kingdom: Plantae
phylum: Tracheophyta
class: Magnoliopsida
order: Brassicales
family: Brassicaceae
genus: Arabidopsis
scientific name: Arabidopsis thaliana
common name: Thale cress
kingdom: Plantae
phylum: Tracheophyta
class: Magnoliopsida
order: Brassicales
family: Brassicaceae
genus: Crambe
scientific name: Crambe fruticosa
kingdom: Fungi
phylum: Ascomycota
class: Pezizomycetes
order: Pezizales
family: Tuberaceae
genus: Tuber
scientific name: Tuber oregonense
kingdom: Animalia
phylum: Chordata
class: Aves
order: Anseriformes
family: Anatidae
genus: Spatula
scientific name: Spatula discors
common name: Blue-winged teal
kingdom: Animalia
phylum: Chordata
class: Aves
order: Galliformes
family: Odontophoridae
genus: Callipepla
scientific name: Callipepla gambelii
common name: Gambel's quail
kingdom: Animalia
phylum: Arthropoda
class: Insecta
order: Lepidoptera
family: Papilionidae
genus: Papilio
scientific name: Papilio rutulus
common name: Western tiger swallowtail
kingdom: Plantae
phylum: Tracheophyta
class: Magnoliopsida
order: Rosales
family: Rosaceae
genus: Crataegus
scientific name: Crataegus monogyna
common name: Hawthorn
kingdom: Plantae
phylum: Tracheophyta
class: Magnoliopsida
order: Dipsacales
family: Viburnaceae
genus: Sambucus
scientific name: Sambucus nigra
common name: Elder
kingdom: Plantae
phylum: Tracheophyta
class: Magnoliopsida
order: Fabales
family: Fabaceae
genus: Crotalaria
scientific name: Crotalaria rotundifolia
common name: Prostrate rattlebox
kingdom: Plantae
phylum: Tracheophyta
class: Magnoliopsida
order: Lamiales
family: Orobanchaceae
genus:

_ _ _

Transcribe every line of the listing above word for word, in the same order.

• [Finished task]:
kingdom: Plantae
phylum: Tracheophyta
class: Magnoliopsida
order: Brassicales
family: Brassicaceae
genus: Arabidopsis
scientific name: Arabidopsis thaliana
common name: Thale cress
kingdom: Plantae
phylum: Tracheophyta
class: Magnoliopsida
order: Brassicales
family: Brassicaceae
genus: Crambe
scientific name: Crambe fruticosa
kingdom: Fungi
phylum: Ascomycota
class: Pezizomycetes
order: Pezizales
family: Tuberaceae
genus: Tuber
scientific name: Tuber oregonense
kingdom: Animalia
phylum: Chordata
class: Aves
order: Anseriformes
family: Anatidae
genus: Spatula
scientific name: Spatula discors
common name: Blue-winged teal
kingdom: Animalia
phylum: Chordata
class: Aves
order: Galliformes
family: Odontophoridae
genus: Callipepla
scientific name: Callipepla gambelii
common name: Gambel's quail
kingdom: Animalia
phylum: Arthropoda
class: Insecta
order: Lepidoptera
family: Papilionidae
genus: Papilio
scientific name: Papilio rutulus
common name: Western tiger swallowtail
kingdom: Plantae
phylum: Tracheophyta
class: Magnoliopsida
order: Rosales
family: Rosaceae
genus: Crataegus
scientific name: Crataegus monogyna
common name: Hawthorn
kingdom: Plantae
phylum: Tracheophyta
class: Magnoliopsida
order: Dipsacales
family: Viburnaceae
genus: Sambucus
scientific name: Sambucus nigra
common name: Elder
kingdom: Plantae
phylum: Tracheophyta
class: Magnoliopsida
order: Fabales
family: Fabaceae
genus: Crotalaria
scientific name: Crotalaria rotundifolia
common name: Prostrate rattlebox
kingdom: Plantae
phylum: Tracheophyta
class: Magnoliopsida
order: Lamiales
family: Orobanchaceae
genus:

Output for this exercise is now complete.